Allen Dulles suppressed their report. Nothing changed. Forty-three years later, in 1996, a congressional investigation concluded that the CIA "continues to face a major personnel crisis that it has, thus far, not addressed in any coherent way.... Today the CIA still does not have enough qualified case officers to staff many of its stations around the world."

"SOMEBODY TO DO THE DIRTY WORK"

Eisenhower wanted to shape the CIA into an efficient instrument of presidential power. He tried to impose a command structure on the agency through Walter Bedell Smith. In the days after Eisenhower's election, the general had expected to be named chairman of the Joint Chiefs of Staff. He was devastated by Eisenhower's decision to make him the undersecretary of state. Bedell Smith did not want to be second-in-command to Foster Dulles, a man he regarded as a pompous blowhard. But Ike wanted him--and needed him--to serve as an honest broker between himself and the Dulles brothers.

Bedell Smith vented his anger to Vice President Nixon, his neighbor in Washington. From time to time the general would drop in for a visit, Nixon remembered, and "a couple of drinks would loosen his tongue a bit in an uncharacteristic way.... And I remember one night we were sitting having scotch and soda, and Bedell got very emotional, and he said, 'I want to tell you something about Ike.... I was just Ike's prat boy.... Ike has to have somebody to do the dirty work that he doesn't want to do so that he can look like the good guy.'"

Bedell Smith did that work as Ike's overseer of covert action. He served as the crucial link between the White House and the CIA's secret operations. As the driving force of the newly created Operations Coordinating Board, he carried out the secret directives from the president and the National Security Council, and he oversaw the CIA's execution of those orders. His handpicked ambassadors played central roles in carrying out these missions.

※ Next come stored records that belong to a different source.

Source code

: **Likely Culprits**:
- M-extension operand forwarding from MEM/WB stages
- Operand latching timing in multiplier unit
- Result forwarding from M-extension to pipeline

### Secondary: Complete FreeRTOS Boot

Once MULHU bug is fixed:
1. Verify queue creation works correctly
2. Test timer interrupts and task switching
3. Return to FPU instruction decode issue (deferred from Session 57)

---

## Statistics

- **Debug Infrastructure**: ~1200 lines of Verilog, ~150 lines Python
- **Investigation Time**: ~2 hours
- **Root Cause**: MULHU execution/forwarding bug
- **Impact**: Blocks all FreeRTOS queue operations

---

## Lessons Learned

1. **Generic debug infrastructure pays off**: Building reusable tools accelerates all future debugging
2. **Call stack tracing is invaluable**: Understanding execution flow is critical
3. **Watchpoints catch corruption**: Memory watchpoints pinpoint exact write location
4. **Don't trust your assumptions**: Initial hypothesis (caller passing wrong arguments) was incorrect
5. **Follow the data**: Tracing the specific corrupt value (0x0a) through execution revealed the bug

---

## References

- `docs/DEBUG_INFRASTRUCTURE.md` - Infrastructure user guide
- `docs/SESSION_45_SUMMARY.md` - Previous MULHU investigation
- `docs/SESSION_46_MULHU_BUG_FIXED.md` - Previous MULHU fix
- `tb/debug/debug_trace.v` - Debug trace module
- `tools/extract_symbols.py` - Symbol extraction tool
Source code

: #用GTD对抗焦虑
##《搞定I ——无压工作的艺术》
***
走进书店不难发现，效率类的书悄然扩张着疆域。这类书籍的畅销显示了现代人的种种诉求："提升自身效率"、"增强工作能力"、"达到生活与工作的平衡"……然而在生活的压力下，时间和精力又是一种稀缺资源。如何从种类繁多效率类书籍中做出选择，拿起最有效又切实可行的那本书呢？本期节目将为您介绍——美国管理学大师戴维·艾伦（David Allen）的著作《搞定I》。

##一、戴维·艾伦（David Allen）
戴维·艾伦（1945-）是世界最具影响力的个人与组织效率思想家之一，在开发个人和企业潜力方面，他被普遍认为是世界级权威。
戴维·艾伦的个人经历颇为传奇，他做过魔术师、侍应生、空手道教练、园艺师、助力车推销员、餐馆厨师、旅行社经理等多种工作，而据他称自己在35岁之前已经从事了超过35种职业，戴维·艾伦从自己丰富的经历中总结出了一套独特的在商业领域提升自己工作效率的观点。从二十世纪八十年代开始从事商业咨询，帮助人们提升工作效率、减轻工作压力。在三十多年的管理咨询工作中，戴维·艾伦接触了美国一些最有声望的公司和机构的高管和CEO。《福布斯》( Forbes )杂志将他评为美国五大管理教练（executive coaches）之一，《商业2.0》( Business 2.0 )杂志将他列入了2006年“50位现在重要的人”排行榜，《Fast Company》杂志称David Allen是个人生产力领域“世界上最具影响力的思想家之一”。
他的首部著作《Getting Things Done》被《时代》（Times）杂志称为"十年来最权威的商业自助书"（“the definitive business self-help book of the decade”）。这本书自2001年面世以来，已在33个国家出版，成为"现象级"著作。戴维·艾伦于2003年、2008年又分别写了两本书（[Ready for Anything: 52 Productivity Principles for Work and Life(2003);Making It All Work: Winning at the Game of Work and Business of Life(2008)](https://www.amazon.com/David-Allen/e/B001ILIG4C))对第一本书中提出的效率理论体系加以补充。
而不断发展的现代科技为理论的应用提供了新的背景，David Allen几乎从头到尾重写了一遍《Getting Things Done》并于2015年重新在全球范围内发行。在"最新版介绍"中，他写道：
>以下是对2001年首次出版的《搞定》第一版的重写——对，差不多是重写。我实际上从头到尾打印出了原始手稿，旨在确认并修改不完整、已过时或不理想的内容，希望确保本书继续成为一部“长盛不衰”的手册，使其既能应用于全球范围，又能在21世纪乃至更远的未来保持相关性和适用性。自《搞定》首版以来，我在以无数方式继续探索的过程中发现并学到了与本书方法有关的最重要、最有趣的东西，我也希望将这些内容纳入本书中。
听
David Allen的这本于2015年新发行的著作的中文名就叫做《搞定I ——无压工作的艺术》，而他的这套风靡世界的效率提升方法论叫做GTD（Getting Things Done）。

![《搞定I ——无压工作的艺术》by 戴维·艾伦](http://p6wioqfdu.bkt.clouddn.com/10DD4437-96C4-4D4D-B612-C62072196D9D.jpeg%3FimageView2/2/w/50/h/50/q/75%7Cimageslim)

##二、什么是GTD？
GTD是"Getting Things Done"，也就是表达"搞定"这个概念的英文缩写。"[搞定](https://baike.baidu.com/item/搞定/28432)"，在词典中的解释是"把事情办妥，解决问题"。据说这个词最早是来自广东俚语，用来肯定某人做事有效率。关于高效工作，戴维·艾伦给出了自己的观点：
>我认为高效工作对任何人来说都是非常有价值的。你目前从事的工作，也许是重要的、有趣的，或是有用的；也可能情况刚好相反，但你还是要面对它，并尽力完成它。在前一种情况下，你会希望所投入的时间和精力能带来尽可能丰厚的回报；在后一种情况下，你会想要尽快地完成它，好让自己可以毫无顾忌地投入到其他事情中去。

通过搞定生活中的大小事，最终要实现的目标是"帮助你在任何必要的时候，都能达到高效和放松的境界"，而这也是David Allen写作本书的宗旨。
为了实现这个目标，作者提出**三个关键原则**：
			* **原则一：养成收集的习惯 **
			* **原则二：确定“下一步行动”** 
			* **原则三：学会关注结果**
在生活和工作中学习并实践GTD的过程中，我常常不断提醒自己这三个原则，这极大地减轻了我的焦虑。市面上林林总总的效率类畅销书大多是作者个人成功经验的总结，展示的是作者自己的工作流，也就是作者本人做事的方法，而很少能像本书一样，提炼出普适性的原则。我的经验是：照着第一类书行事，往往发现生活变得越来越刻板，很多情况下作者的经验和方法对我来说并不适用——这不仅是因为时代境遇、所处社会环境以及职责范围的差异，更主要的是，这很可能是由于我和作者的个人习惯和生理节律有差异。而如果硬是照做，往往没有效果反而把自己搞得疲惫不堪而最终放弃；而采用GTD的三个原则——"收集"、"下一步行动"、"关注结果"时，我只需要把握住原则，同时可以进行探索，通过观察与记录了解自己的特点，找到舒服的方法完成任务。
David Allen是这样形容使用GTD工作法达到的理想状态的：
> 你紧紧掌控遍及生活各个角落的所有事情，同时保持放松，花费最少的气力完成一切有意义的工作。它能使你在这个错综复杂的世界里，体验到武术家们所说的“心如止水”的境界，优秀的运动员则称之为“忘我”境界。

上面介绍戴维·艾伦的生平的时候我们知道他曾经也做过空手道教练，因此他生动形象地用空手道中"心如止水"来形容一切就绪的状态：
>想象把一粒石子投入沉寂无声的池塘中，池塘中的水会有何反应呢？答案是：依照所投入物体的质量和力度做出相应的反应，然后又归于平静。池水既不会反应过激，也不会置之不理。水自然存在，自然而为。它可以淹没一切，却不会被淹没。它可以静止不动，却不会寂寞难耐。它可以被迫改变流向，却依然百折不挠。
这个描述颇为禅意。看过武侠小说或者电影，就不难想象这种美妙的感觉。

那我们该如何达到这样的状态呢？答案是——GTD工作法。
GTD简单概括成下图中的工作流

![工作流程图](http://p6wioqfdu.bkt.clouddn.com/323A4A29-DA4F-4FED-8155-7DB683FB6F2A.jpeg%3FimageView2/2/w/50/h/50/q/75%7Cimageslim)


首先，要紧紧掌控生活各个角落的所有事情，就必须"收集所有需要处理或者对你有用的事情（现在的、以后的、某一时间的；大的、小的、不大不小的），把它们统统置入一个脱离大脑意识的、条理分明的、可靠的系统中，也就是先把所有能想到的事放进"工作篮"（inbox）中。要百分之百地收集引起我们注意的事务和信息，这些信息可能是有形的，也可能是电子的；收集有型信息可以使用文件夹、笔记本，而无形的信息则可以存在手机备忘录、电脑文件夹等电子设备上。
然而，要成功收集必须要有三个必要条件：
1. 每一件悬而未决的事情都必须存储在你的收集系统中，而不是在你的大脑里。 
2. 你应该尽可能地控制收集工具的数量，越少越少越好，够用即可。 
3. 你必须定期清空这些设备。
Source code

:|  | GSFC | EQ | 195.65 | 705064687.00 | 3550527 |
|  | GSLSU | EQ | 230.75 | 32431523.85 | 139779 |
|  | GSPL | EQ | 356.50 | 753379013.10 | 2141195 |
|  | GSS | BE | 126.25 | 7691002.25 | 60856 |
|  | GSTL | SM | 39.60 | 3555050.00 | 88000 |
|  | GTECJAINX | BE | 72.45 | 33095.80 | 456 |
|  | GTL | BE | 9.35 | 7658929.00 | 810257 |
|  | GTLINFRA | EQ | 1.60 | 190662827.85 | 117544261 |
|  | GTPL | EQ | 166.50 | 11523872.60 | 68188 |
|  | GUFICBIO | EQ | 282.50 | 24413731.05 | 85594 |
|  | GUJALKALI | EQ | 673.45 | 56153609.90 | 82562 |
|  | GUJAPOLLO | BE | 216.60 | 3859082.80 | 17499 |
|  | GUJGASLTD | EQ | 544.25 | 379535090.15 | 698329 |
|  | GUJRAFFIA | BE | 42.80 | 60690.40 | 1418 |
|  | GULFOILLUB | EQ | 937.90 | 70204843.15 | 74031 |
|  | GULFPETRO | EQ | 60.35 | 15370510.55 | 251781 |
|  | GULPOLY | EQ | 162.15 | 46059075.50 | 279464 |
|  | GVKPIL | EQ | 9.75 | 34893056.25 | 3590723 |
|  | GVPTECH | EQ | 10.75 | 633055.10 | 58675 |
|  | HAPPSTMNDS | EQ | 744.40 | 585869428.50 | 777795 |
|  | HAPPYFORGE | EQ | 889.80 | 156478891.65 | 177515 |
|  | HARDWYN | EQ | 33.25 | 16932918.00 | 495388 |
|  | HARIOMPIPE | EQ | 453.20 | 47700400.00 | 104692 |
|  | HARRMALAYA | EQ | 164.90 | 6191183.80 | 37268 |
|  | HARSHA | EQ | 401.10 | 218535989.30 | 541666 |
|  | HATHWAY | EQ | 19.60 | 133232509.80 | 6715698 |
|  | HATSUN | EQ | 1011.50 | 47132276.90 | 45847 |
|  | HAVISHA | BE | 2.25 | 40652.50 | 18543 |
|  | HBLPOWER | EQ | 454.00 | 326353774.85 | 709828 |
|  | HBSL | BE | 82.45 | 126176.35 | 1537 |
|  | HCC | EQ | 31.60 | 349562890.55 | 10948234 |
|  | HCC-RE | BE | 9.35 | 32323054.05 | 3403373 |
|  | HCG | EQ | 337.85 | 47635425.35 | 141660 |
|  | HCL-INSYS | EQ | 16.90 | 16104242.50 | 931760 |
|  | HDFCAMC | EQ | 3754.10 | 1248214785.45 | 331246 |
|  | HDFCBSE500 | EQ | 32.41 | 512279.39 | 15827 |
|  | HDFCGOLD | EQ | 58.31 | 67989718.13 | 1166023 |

During the nineteen months that Bedell Smith served as the president's proconsul for covert action, the agency carried out the only two victorious coups in its history. The declassified records of those coups show that they succeeded by bribery and coercion and brute force, not secrecy and stealth and cunning. But they created the legend that the CIA was a silver bullet in the arsenal of democracy. They gave the agency the aura that Dulles coveted.